%%
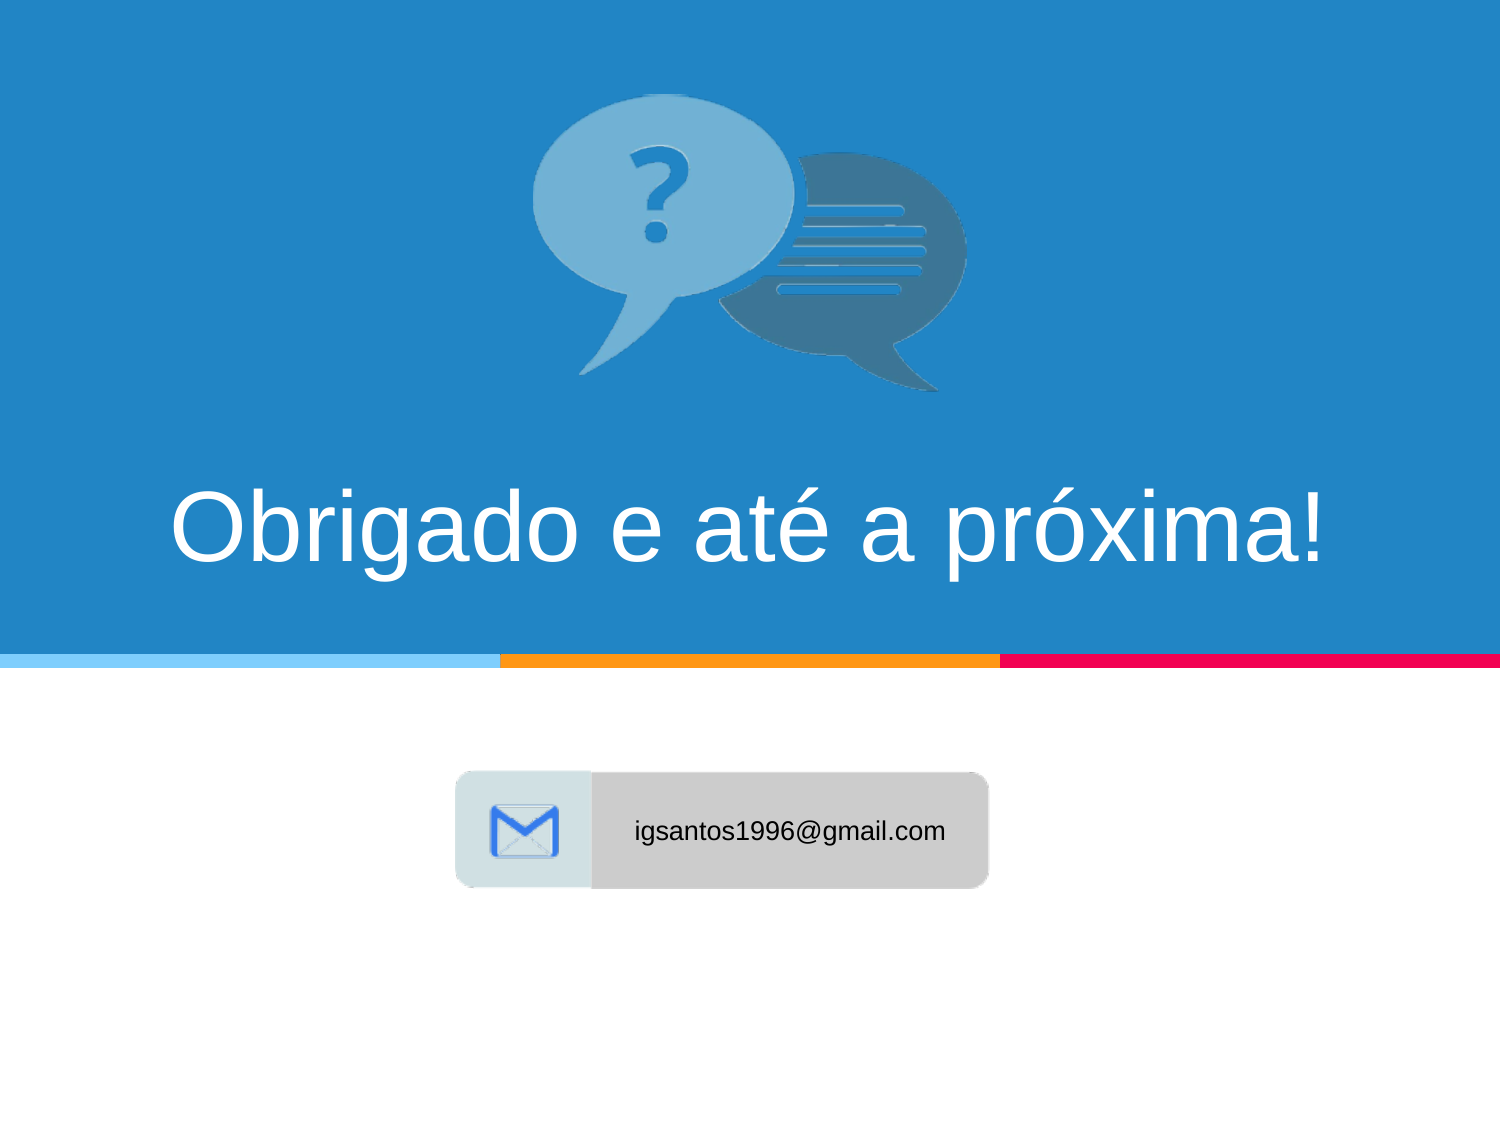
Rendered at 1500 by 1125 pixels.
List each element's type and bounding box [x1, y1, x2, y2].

picture [0, 0, 1500, 889]
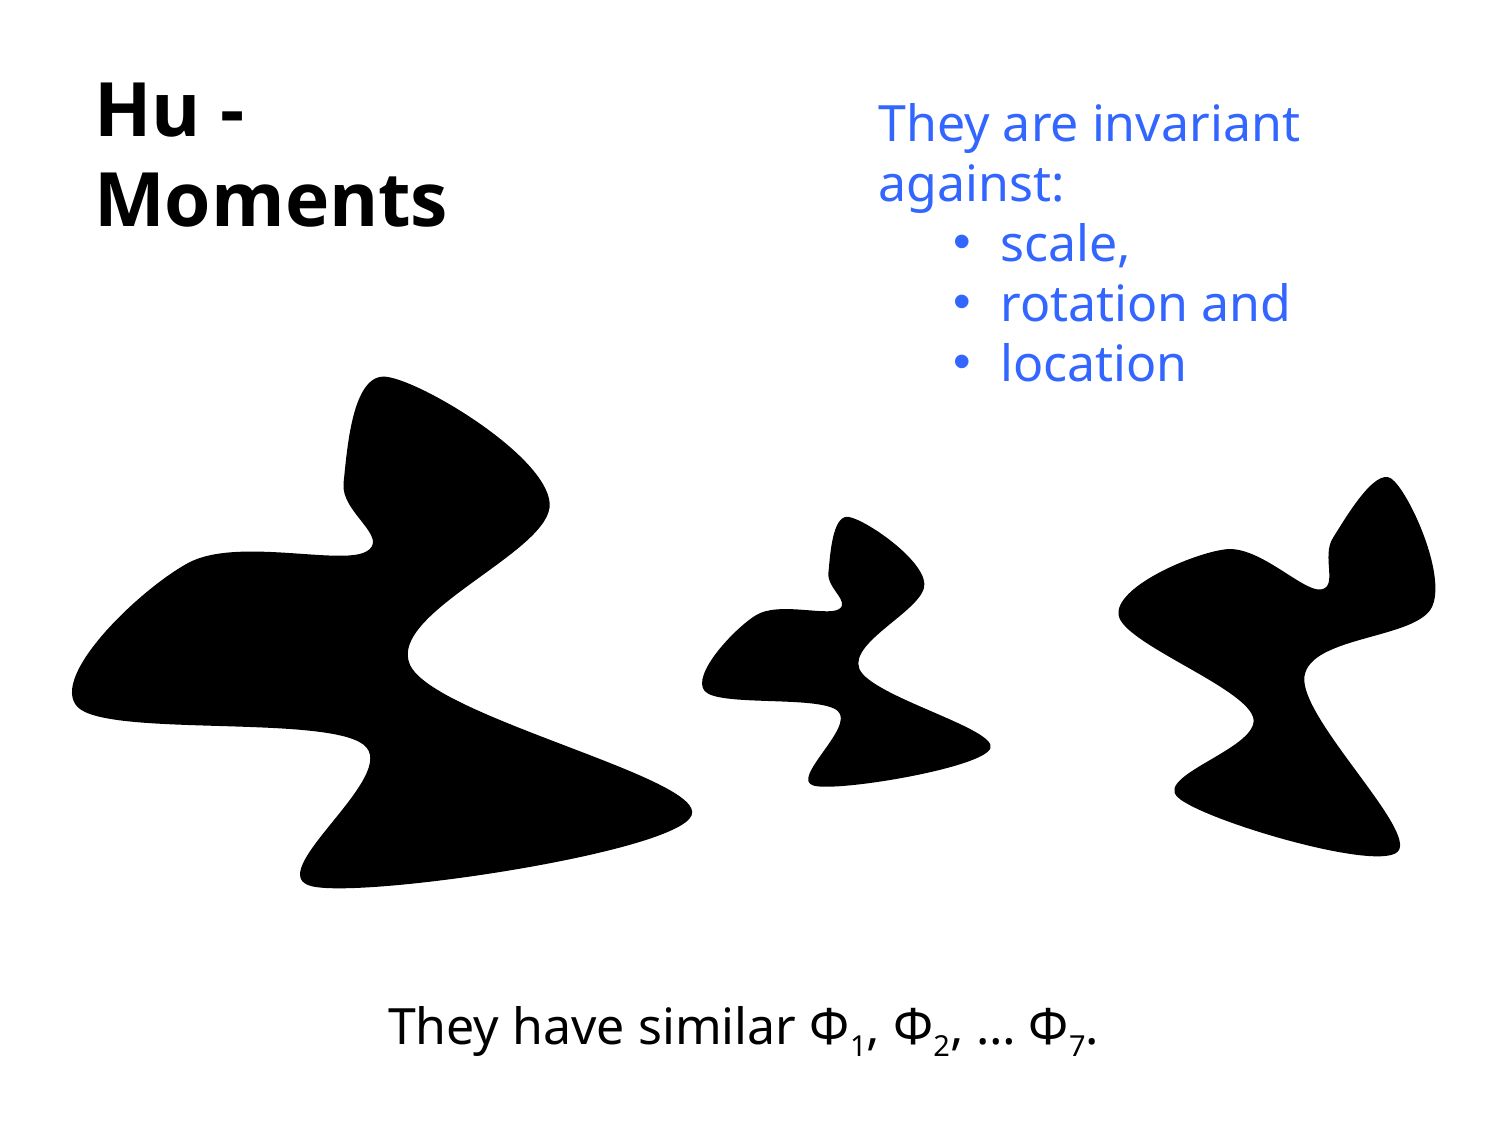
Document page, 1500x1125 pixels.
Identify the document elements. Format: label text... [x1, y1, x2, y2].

text_box [71, 376, 693, 889]
text_box Hu - Moments [79, 54, 595, 250]
text_box They have similar Φ1, Φ2, … Φ7. [373, 926, 1151, 1070]
text_box They are invariant against: scale, rotation and location [863, 24, 1500, 460]
text_box [702, 516, 991, 787]
text_box [1118, 477, 1436, 857]
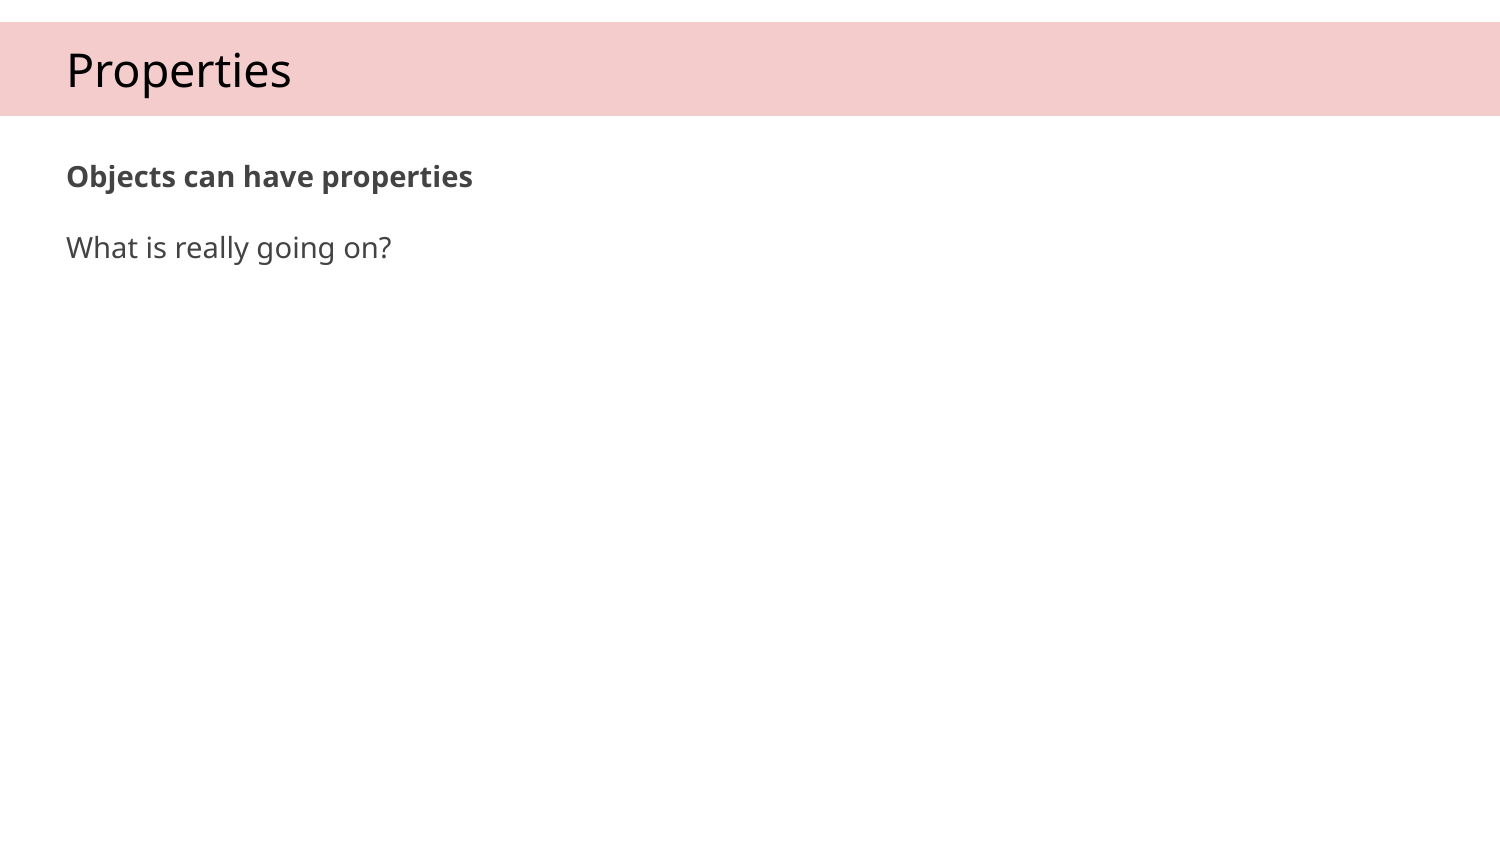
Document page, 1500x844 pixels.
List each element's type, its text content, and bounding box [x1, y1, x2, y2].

title Properties [51, 22, 1449, 116]
list Objects can have properties What is really going on? [51, 135, 708, 765]
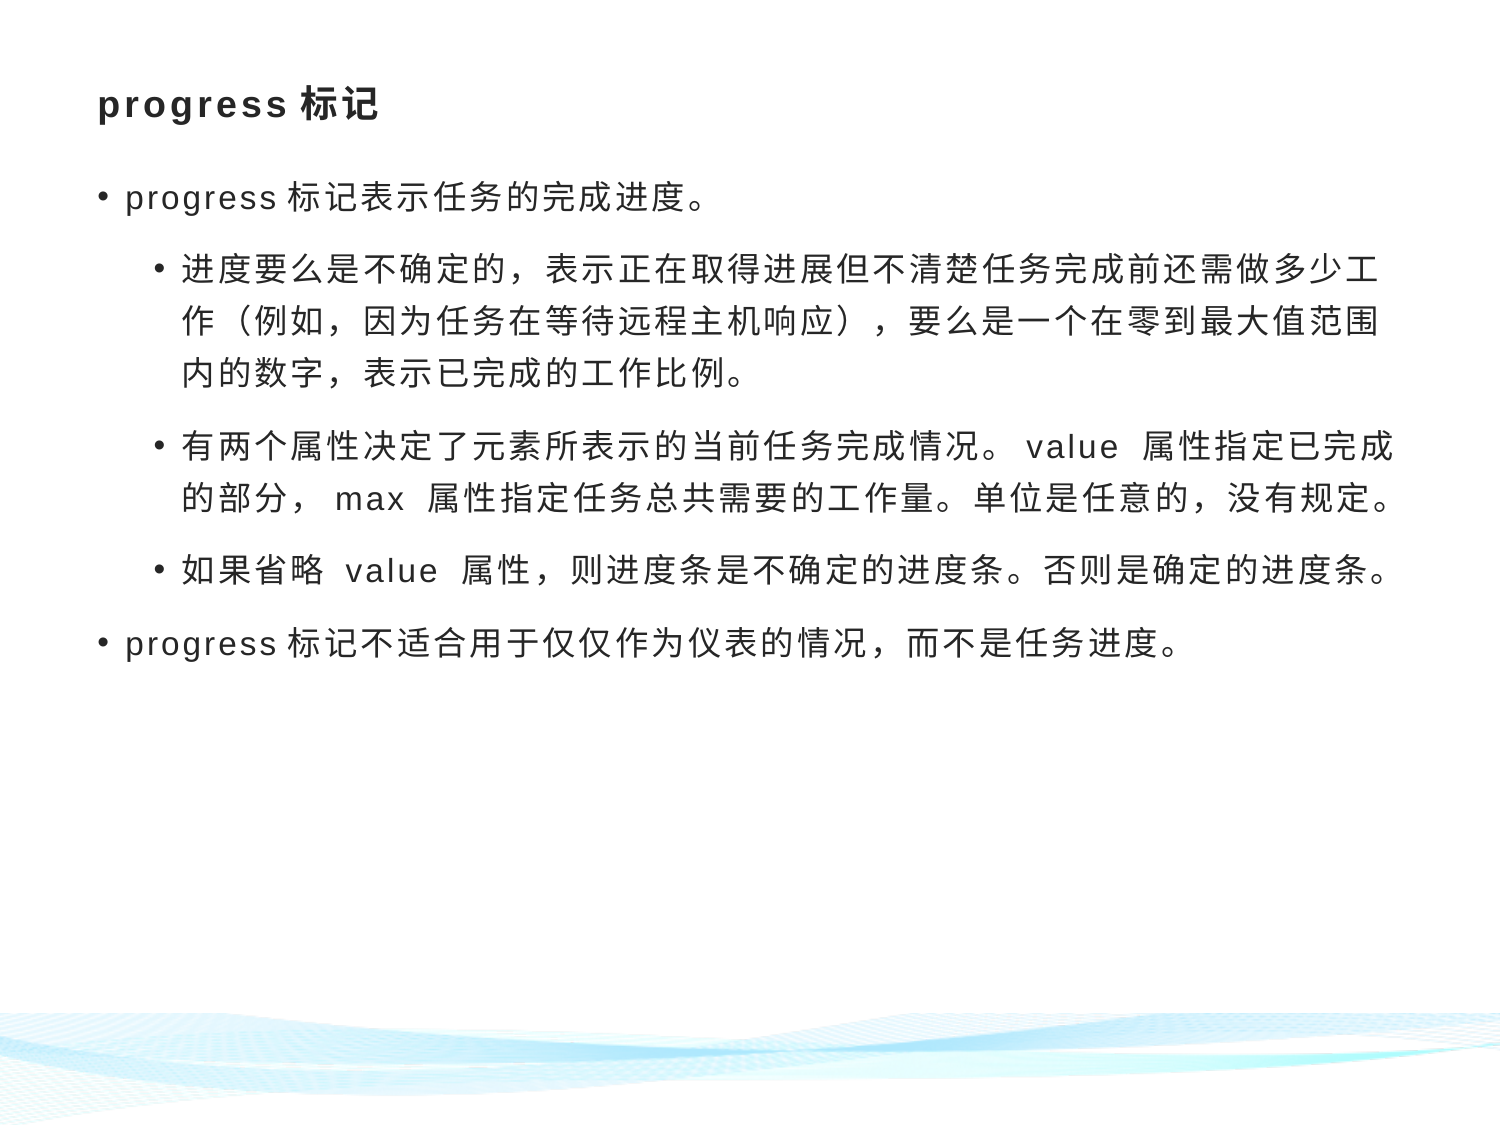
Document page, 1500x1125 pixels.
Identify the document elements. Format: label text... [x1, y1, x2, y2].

title progress标记 [82, 72, 1418, 146]
list progress标记表示任务的完成进度。 进度要么是不确定的，表示正在取得进展但不清楚任务完成前还需做多少工作（例如，因为任务在等待远程主机响应），要么是一个在零到最大值范围内的数字，表示已完成的工作比例。 有两个属性决定了元素所表示的当前任务完成情况。value 属性指定已完成的部分，max 属性指定任务总共需要的工作量。单位是任意的，没有规定。 如果省略 value 属性，则进度条是不确定的进度条。否则是确定的进度条。 progress标记不适合用于仅仅作为仪表的情况，而不是任务进度。 [82, 156, 1418, 1041]
picture [0, 1013, 1500, 1125]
%%
*PROMPT*
Set the pictures aside and restate word for word only the lines from the line containing "List each element's type, its" through the end of the entries above, both included.

*YOUR SOLUTION*
List each element's type, its text content, and bounding box [x1, y1, x2, y2].

title Properties [51, 22, 1449, 116]
list Objects can have properties What is really going on? [51, 135, 708, 765]
Document page, 1500x1125 pixels.
Identify the document elements. Format: label text... [x1, y1, x2, y2].

title progress标记 [82, 72, 1418, 146]
list progress标记表示任务的完成进度。 进度要么是不确定的，表示正在取得进展但不清楚任务完成前还需做多少工作（例如，因为任务在等待远程主机响应），要么是一个在零到最大值范围内的数字，表示已完成的工作比例。 有两个属性决定了元素所表示的当前任务完成情况。value 属性指定已完成的部分，max 属性指定任务总共需要的工作量。单位是任意的，没有规定。 如果省略 value 属性，则进度条是不确定的进度条。否则是确定的进度条。 progress标记不适合用于仅仅作为仪表的情况，而不是任务进度。 [82, 156, 1418, 1041]
picture [0, 1013, 1500, 1125]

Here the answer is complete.